## Fragmento para leer
----

EL SENTIDO PROFUNDO DEL JUEGO Y LA FIESTA II
El juego, fuente de luz y de fiesta
Alfonso López Quintás
El juego, visto en sus formas más altas y depuradas, desempeña un papel relevante en la existencia humana porque implica un poder configurador de acciones llenas de sentido. Nunca el hombre, en su vida cotidiana, halla tantos y tan bien estructurados modos de afirmar y desplegar su personalidad, dando cauce a su impulso creador, como en el ámbito del juego.

----

## Tarea 1
¿Por qué, según el fragmento sobre el juego, desempeña el juego un papel relevante en la existencia humana?
## Tarea 2
Cambia "personalidad" por "identidad" al copiar el fragmento sobre el juego de "EL SENTIDO PROFUNDO" a "ámbito del juego.".
## Tarea 3
Retoma el fragmento sobre el juego y continúalo a partir de su última oración.

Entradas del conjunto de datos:
----

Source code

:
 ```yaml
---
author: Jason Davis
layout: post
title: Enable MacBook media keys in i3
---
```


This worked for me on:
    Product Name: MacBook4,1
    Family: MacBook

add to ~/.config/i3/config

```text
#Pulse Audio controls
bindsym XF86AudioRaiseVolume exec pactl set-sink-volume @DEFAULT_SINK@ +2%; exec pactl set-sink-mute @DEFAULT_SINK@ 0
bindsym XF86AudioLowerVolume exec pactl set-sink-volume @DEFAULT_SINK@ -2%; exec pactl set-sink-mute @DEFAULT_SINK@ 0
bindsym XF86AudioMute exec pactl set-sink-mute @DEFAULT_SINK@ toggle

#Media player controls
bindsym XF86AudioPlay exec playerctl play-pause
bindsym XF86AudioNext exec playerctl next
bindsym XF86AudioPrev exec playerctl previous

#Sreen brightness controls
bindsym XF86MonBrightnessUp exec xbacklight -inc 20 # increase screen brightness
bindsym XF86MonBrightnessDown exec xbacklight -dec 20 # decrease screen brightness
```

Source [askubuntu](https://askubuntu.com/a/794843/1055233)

----

## Respuesta 1
Porque implica un poder configurador de acciones llenas de sentido.

## Respuesta 2
EL SENTIDO PROFUNDO DEL JUEGO Y LA FIESTA II
El juego, fuente de luz y de fiesta
Alfonso López Quintás
El juego, visto en sus formas más altas y depuradas, desempeña un papel relevante en la existencia humana porque implica un poder configurador de acciones llenas de sentido. Nunca el hombre, en su vida cotidiana, halla tantos y tan bien estructurados modos de afirmar y desplegar su identidad, dando cauce a su impulso creador, como en el ámbito del juego.

## Respuesta 3
Cometidos del juego
Todo juego tiene dos grandes cometidos o funciones: crear ámbitos dinámicos que permitan lograr un fin específico, interno al juego -adueñarse del campo de acción de un adversario, crear una trama bien estructurada de formas bellas...-, y representar una actividad humana cargada de sentido: una lucha incruenta (como en el ajedrez), una conquista (mediante la invasión del campo contrario, como en el fútbol y el baloncesto), una acción sacrificial amorosa, creadora de paz, concordia y elevación espiritual (como acontece en la celebración eucarística)…
La creación de tales ámbitos dinámicos moviliza y lleva a plena forma virtualidades insospechadas del hombre. Piénsese en la destreza que exige, por ejemplo, en el fútbol la imposición de un determinado ritmo de juego, abrir huecos hacia la puerta contraria, privar a los adversarios de tales espacios vacíos al romperles su ritmo propio...
La representación implica asumir espiritualmente una personalidad singular -con su mundo propio de sentimientos, relaciones y actitudes-, y plasmarla en un contexto coherente y significativo a través de medios expresivos que uno debe en parte crear.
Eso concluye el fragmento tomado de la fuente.